キャッシュレス決済を拡大すべき本当の理由

 しかしながら、筆者は今後もキャッシュレス決済は増えるであろうし、また増やしていくべきだと考えている。その理由は3つある。

(1)家計管理の面での利便性

 お金を使う側から考えると、支出管理については現金に比べてキャッシュレス決済は圧倒的に利便性が高い。最近は家計簿アプリが広く使われるようになってきていて、どこでいくら使ったのか?そして支出の種類まで自動的に仕分けしてくれる機能はありがたい。つまりお金の流れがキャッシュレスの方がよく見えるのだ。支出の多くを現金でまかなっているとこういうわけにはいかない。

 さらに心理的な面で考えてもキャッシュレスの方が良い面がある。よく言われるのはカードや電子マネーだと気軽なので、つい使い過ぎてしまうというが、これは必ずしもそうとは言えない。むしろ現金の方がいつどこで使ったのかがわからないことが多い。

 前述の家計簿アプリだと使えば記録がすぐに残るので確認するのも楽だ。「財布の中に2万円入れていたはずなのに、見たら5千円しか入っていない。どこで使ったんだろう?」ということはよく経験することだ。

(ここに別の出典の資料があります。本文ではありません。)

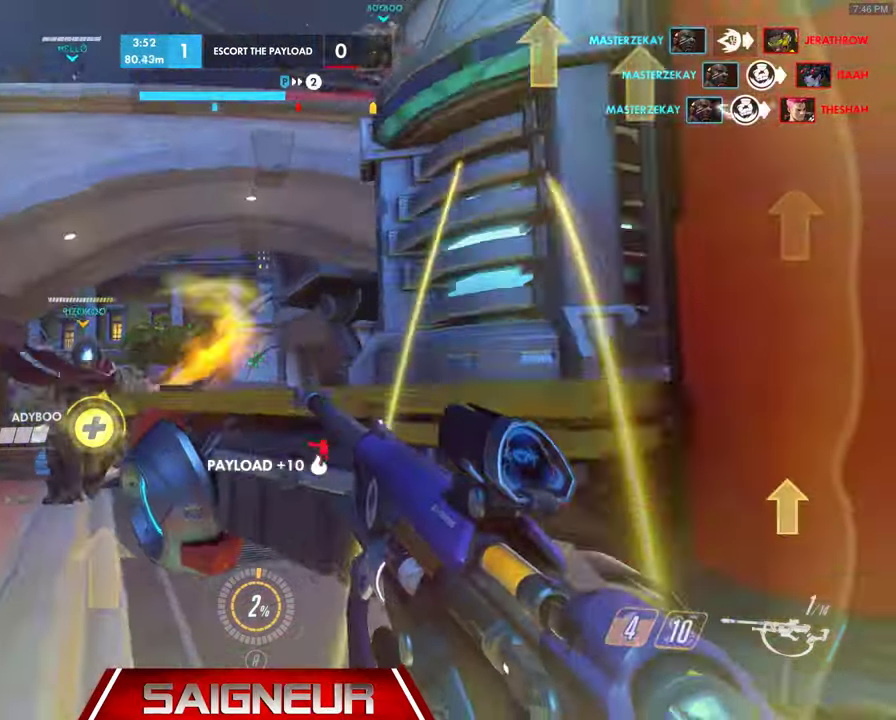
{"keys": ["w"], "mouse": ["left"], "events": [[100, "space", "down"], [233, "a", "down"], [300, "space", "up"], [367, "a", "up"], [400, "mouse_left", "down"]]}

 特によくありがちなのが1万円札が残っている時はなかなか使わない(崩せない)のに一旦崩してしまうと、あっという間にどこかになくなってしまうという現象だ。これもある種の心理的バイアスなのだが、カードを使っていればそういう妙なバイアスは起こりようがない。

(2)社会的コストの低減

 今度は商品やサービスを提供する側から見ると、キャッシュレスにすることで業務コストが減ることが多い。現金の場合、商店であれば多くのおつりを用意しておかなければならないし、銀行のATMだって、メンテナンスのコストはかなり高いものになる。身近なところではタクシーに乗って、高額紙幣しかなかった場合、釣り銭に困るという経験はないだろうか?今は多くのタクシーでカードも使えるし、電子マネーが使える会社も増えている。さらに配車アプリを使えば支払いさえせずに降車することもできる。恐らくドライバーの人にとってもその方がありがたい場合が多いだろう。

 ただ、販売側からすると、日本のカード決済手数料の高さや入金サイクルの長さは非常に大きなネックになっていると言えるだろう。いずれカード決済の加盟店手数料の引き下げは、現在話題になっている携帯電話料金と同じように議論される方向になるのではないだろうか。